Ruang lingkup kerja sama meliputi empat bidang utama, yakni modernisasi ruang udara dan inovasi operasional, pengembangan kompetensi sumber daya manusia, peningkatan keselamatan, manajemen risiko dan keberlanjutan, serta penyelarasan strategi di tingkat regional maupun internasional.
Melalui kemitraan itu, AirNav Indonesia dan Airservices Australia juga akan saling bertukar pengalaman, pengetahuan, dan praktik terbaik guna mendukung transformasi layanan navigasi penerbangan.
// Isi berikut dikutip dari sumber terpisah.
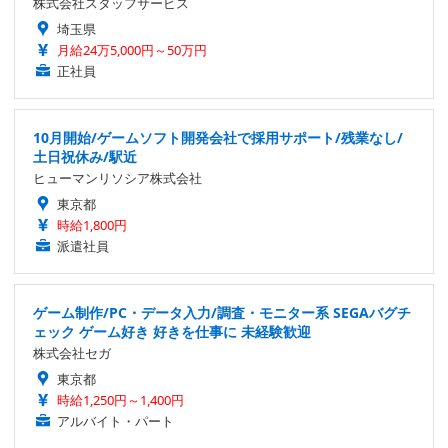
株式会社スタッフサービス
埼玉県
月給24万5,000円～50万円
正社員
10月開始/ゲームソフト開発会社で採用サポート/残業なし/
土日祝休み/駅近
ヒューマンリソシア株式会社
東京都
時給1,800円
派遣社員
ゲーム制作/PC・データ入力/調査・モニター系 SEGAバグチ
ェック ゲーム好き 好きを仕事に 未経験歓迎
株式会社セガ
東京都
時給1,250円～1,400円
アルバイト・パート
Sementara itu, CEO Airservices Australia Rob Sharp mengatakan MoU tersebut menjadi fondasi penting untuk mempererat hubungan kedua organisasi dalam mengembangkan inovasi dan meningkatkan kapabilitas penyedia layanan navigasi penerbangan di kawasan.
Menurut dia, kolaborasi tersebut diharapkan menjadi wadah berbagi keahlian dan pengalaman yang dapat menghasilkan layanan navigasi penerbangan dengan manfaat nyata bagi pertumbuhan industri penerbangan di Asia Pasifik.
Penandatanganan nota kesepahaman itu sekaligus menegaskan komitmen kedua pihak untuk membangun kemitraan jangka panjang yang saling menguntungkan, memperkuat konektivitas regional, serta mendukung terwujudnya sistem transportasi udara yang lebih aman, efisien, inovatif, dan berkelanjutan.